PASSAGE —

----

One other interesting moment came out of that session. MRC attorney, Brian Hail, discussed the “waterfall” of money that would come to the note holders when the auction was done and the deal had finally closed. But there were all the ‘beaks’ that would be dipping into this waterfall and getting wet before the cascade reached its final goal.
The list was long. A substantial industry has developed around the carcass of the old PL like scavengers with appetites that would make buzzards blanch: this bank– that bank, this lender, that service provider, financial advisors of many stripes, experts, experts to advise the experts, the Plan Agent (Pete Wilson putting away a tidy $125,000/month for doing something he knows nothing about), the Special Plan Agent, the assistant Plan Agent, the ranks of lawyers with their casual avarice, Mathews himself—the list goes on.

----

RECORD EXCERPTS —

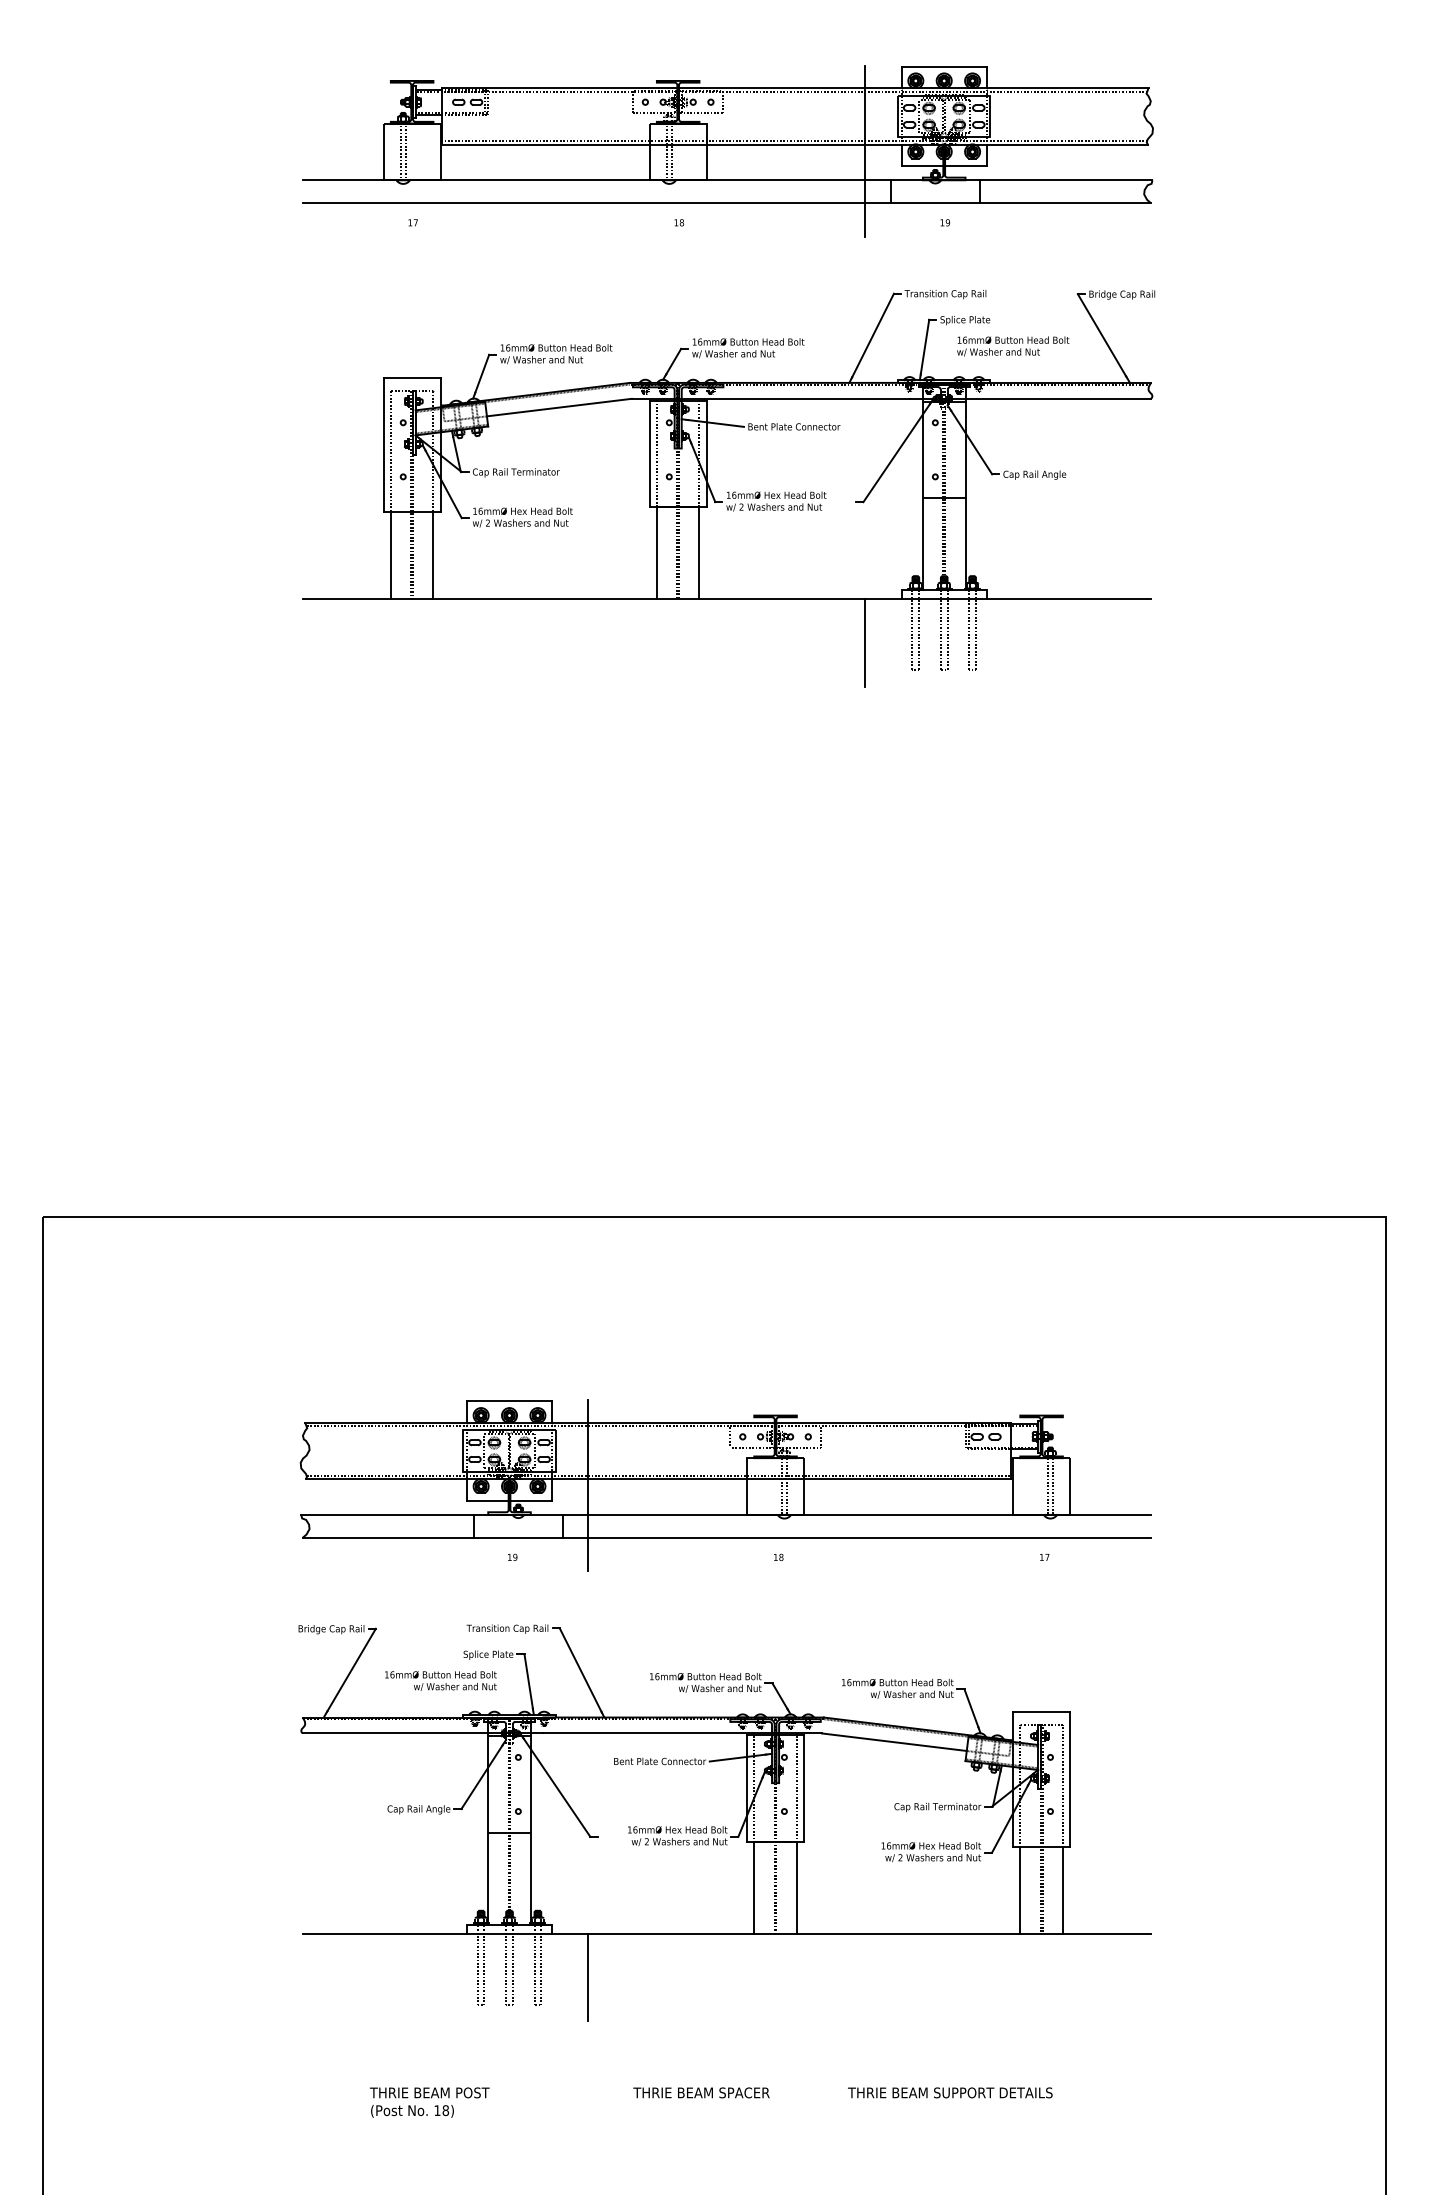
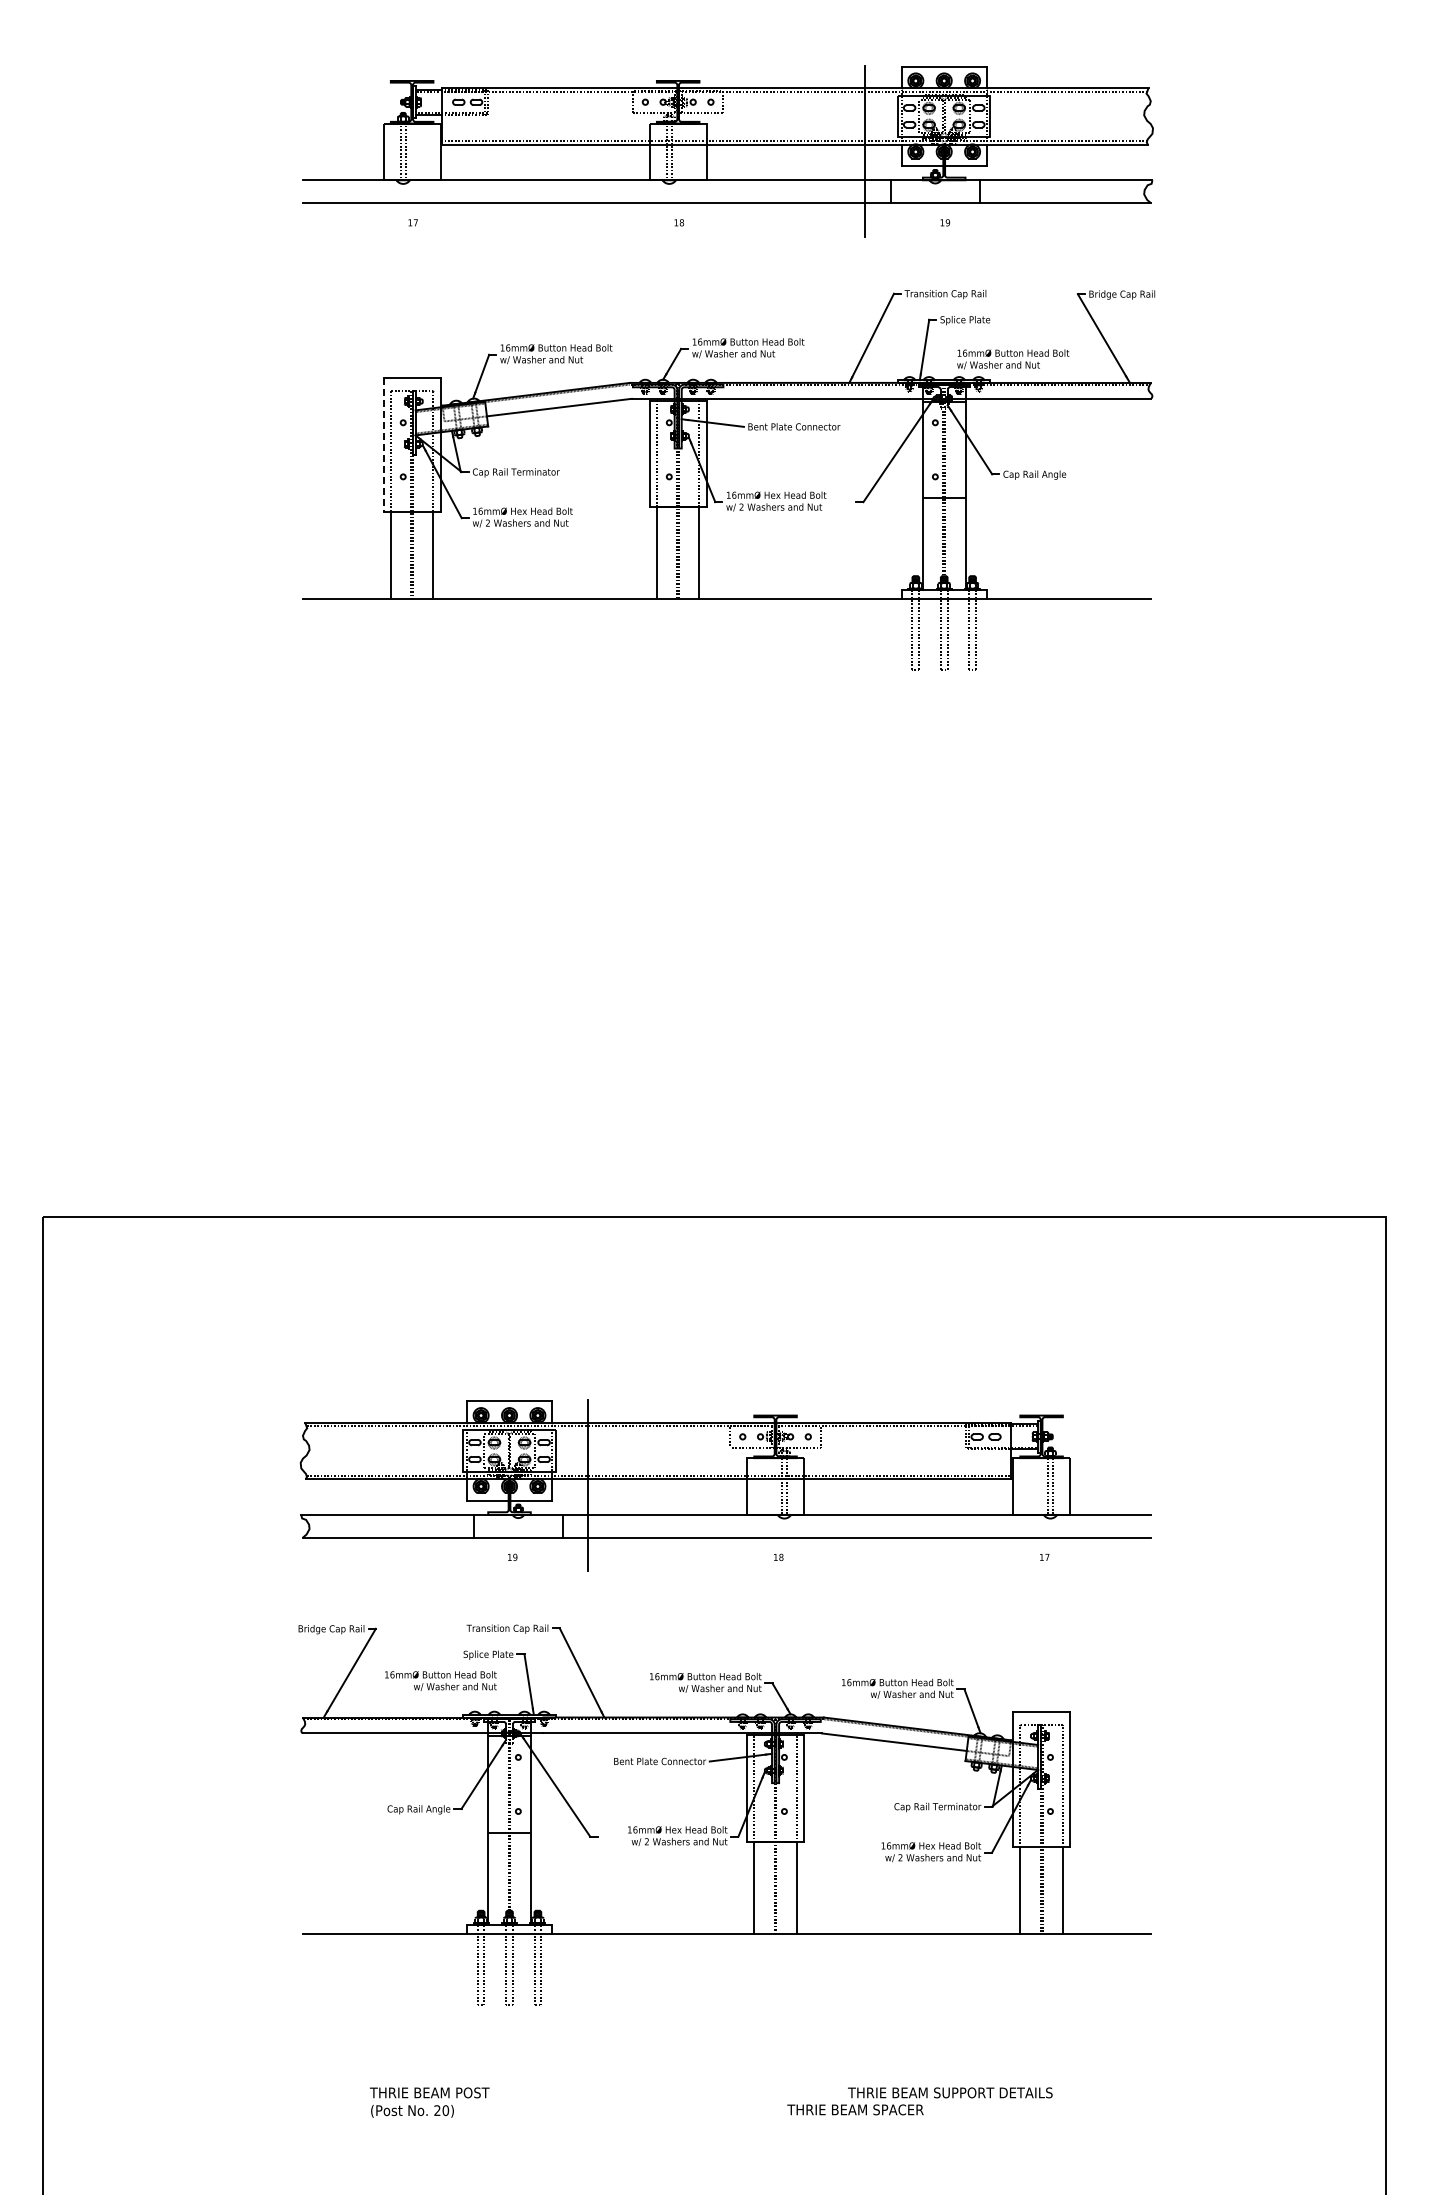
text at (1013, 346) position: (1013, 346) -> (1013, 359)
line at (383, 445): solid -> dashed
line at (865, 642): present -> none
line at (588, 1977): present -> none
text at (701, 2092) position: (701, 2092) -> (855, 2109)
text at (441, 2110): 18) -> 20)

----

TASK OBJECTIVE —
Continue the passage about the money waterfall to the note holders, starting after its last sentence.

EXERCISE RESULT —
And here we sit in humble old Humboldt, all of us average people, working hard, happily settling for what the hotshots think of as chump change, to make a decent life in our place, for our kids, for the land. Who are all these birds dipping into a ‘waterfall’ of wealth whose headwaters as far as I can tell are here in our watersheds, our trees, our community. There is a valid place for responsible capital investment, an honorable profit to be had. This isn’t quite it. We have to be grateful though that the Judge grasps what’s at stake. One hopes.